Hey everyone! I'm Ben, and I will be doing an AMA for Effective Giving Spotlight week. Some of my relevant background:
- In 2014 I cofounded a company for earning to give (EtG) reasons (largely inspired by 80k), which was later successfully acquired.
- Since late 2018 I have been doing direct work, currently as Interim Managing Director of CEA.
- (With a brief side project of founding a TikTok-related company which was similarly acquired, albeit for way less money.)
- I've had some other EtGish work experience (eight years as a software developer/middle manager, a couple months at Alameda Research) as well
- Additionally, I’ve talked to some people deciding between EtG and direct work because of my standing offer to talk to such folks, so I might have cached thoughts on some questions.
You might want to ask me about:
- Entrepreneurship
- Trade-offs between earning to give and “direct work”
- Cosmetics and skincare for those who (want to) look masculine
- TikTok
- Functional programming (particularly Haskell)
- Or one of my less useful projects
- Anything else (I might skip some questions)
I will plan to answer questions Thursday, November 9th. Post them as comments on this thread.
See also Jeff’s AMA, which is on a similar topic.

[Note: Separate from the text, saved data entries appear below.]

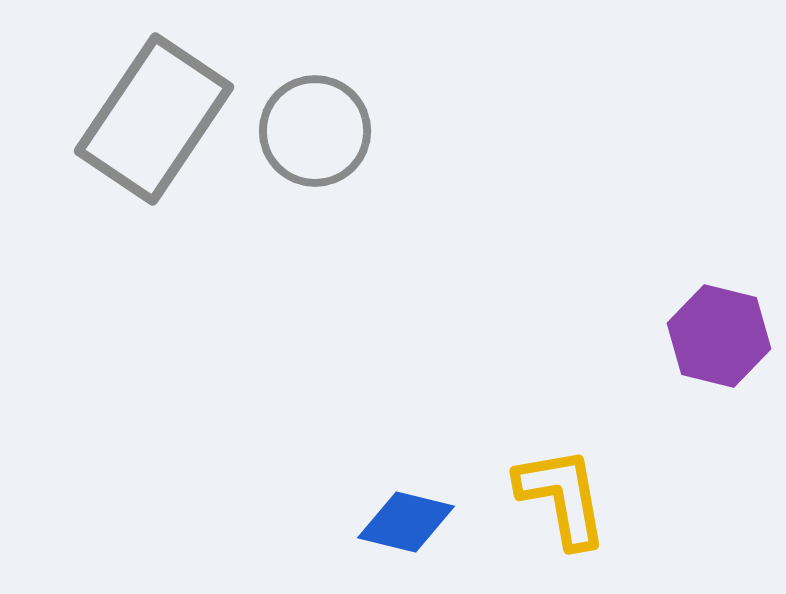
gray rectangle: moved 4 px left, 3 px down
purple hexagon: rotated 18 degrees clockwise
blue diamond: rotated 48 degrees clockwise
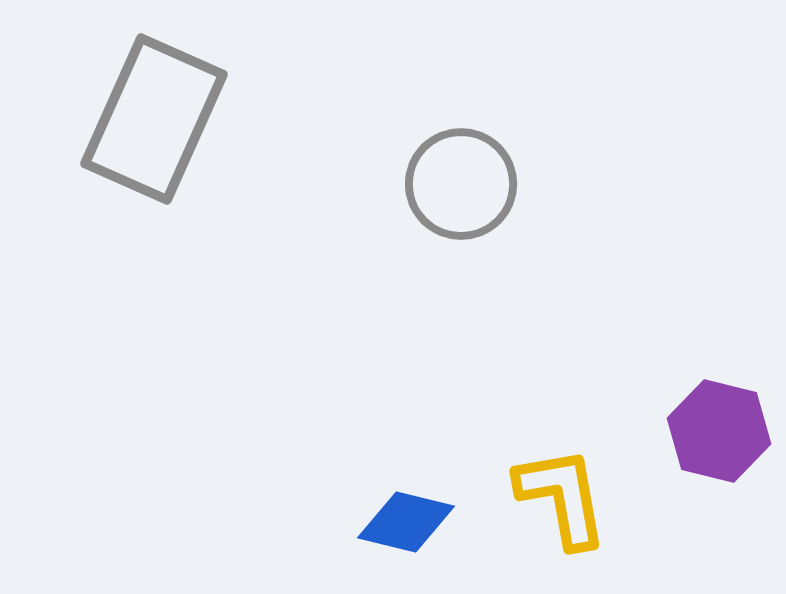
gray rectangle: rotated 10 degrees counterclockwise
gray circle: moved 146 px right, 53 px down
purple hexagon: moved 95 px down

I understand if you can't answer this or can't provide a specific answer, but could you share:
1) approximately how much your companies were acquired for, and
2) how you've donated/managed the money since then (i.e. did you donate most of it ASAP and no longer donate much, or did you invest and now donate a steady amount each year, etc).
Thanks!
Unfortunately I can't disclose the acquisition price. I put donations into a DAF immediately after the acquisition, for tax reasons, but I think have distributed only ~20% so far. I also calculated that it was more tax effective to cut my salary than to donate to CEA and have that money go to my salary, so I did that (and didn't put some money into the DAF as a result).